The 100 percent read benchmark
As most of you are probably aware, 100 percent read benchmarks are how storage vendors make flash-based systems look their best. While there are some real-world applications that are 90 percent or more reads, they are usually things like video streaming or websites, where the ability to stream large files is more important than random 4K IOPS.
For its 100 percent read benchmark, VMware set up one VM per host with each VM’s copy of IOmeter doing 4 KB I/Os to eight separate virtual disks of 8 GB each.
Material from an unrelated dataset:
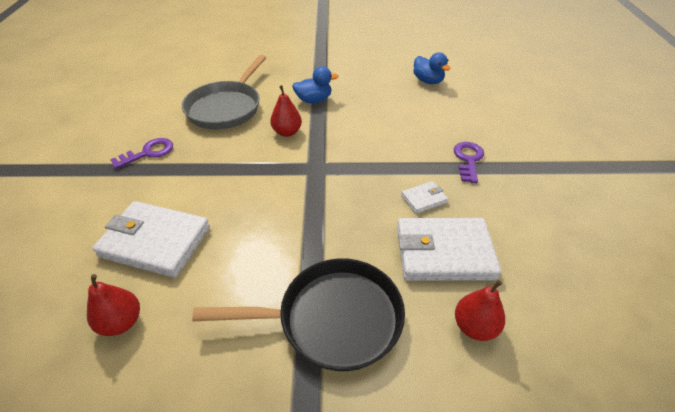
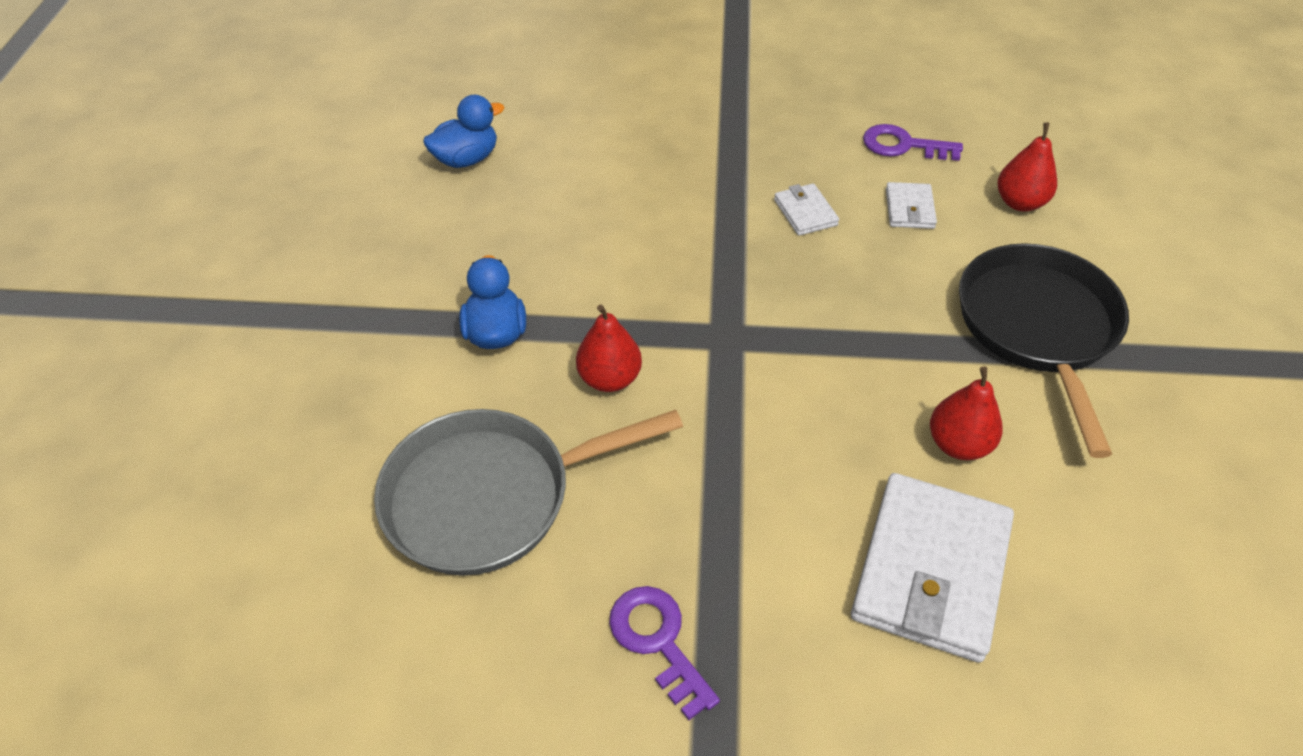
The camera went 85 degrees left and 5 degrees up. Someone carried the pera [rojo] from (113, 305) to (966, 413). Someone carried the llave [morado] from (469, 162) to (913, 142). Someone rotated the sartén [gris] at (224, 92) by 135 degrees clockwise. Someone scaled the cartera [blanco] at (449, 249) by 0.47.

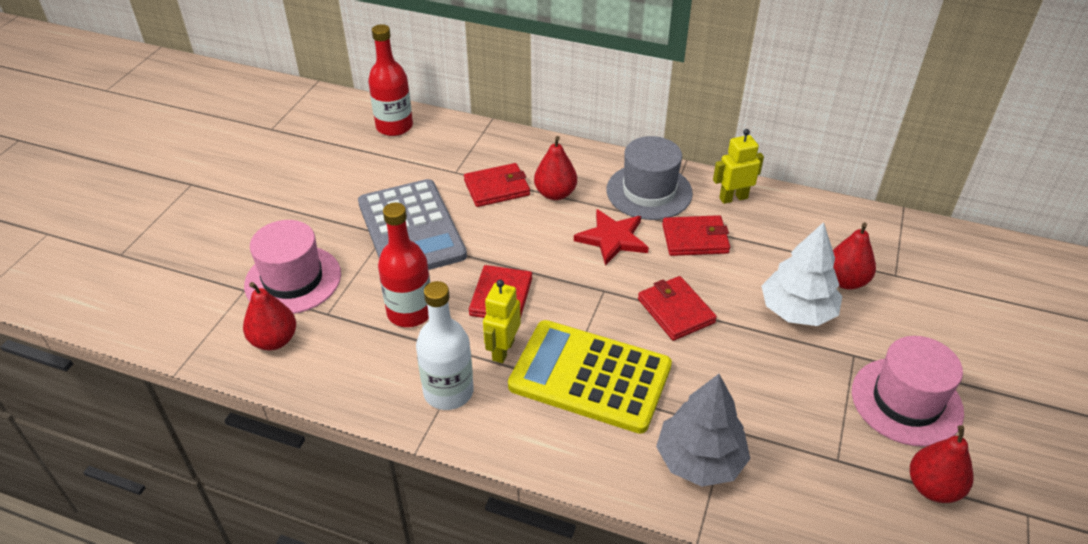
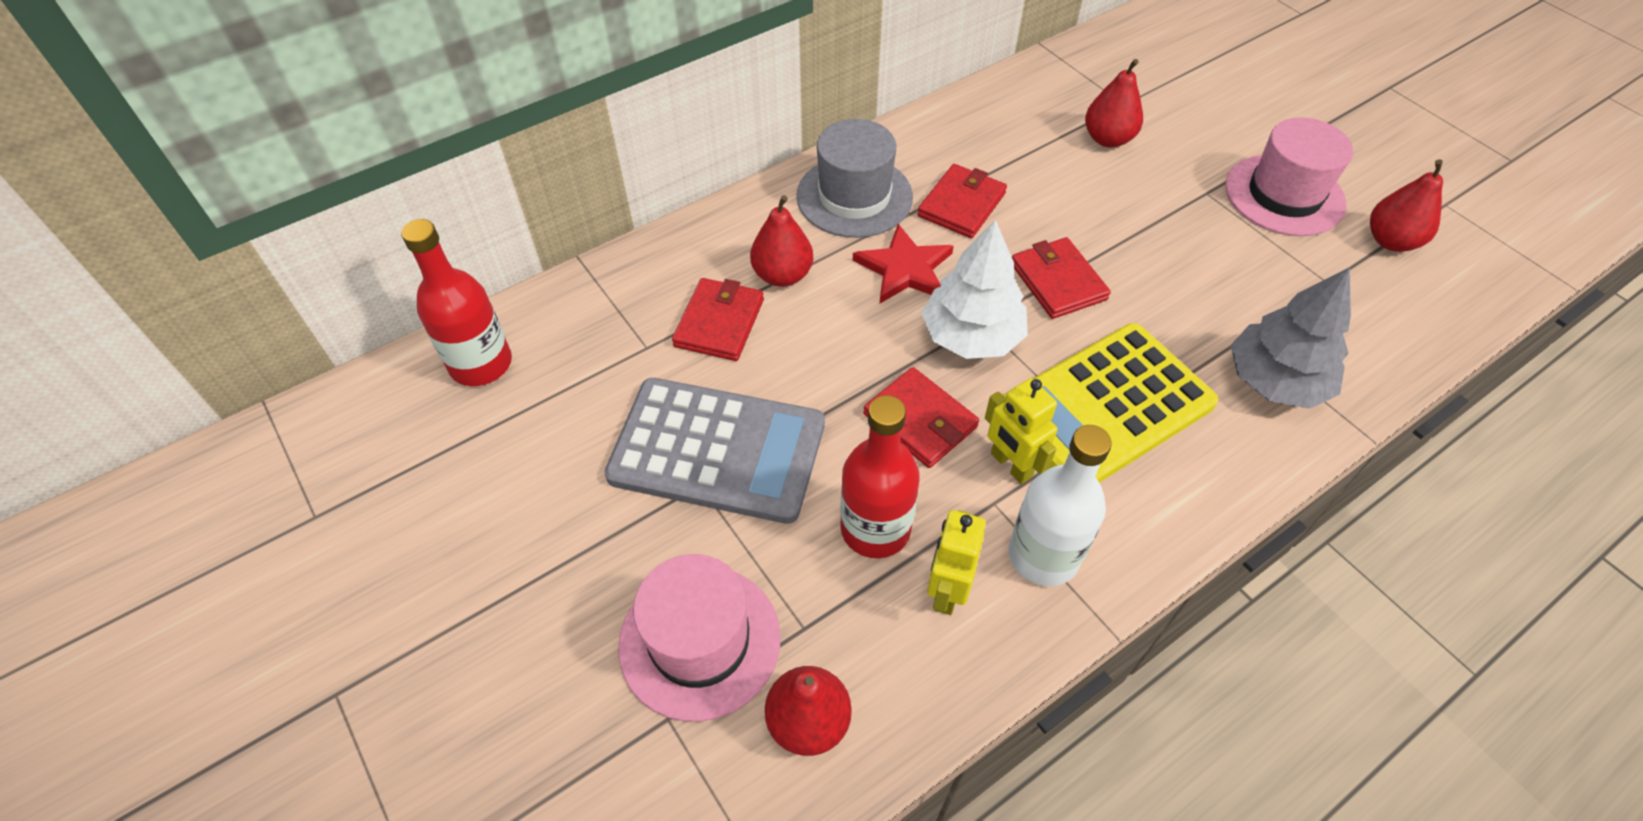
The camera went 55 degrees left and 10 degrees up. Someone carried the robot [amarillo] from (738, 166) to (956, 562). Someone carried the árbol [blanco] from (801, 274) to (974, 289). Someone rotated the cartera [rojo] at (677, 308) by 60 degrees clockwise.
Sure, those I/Os were 80 percent random, but with a test dataset of 64 GB on a host with a 400 GB SSD, all the I/Os will be to the SSD, and since SSDs can perform random I/O as fast as they can sequential, that’s not as impressive as it seems.
Why you should ignore 2 million IOPS
Sure, VMware coaxed two million IOPs out of VSAN, but it used 2 TB of the system’s 259 TB of storage to do it. No one would build a system this big for a workload that small, and by keeping the dataset size so small compared to the SSDs, VMware made sure the disks weren’t going to be used at all...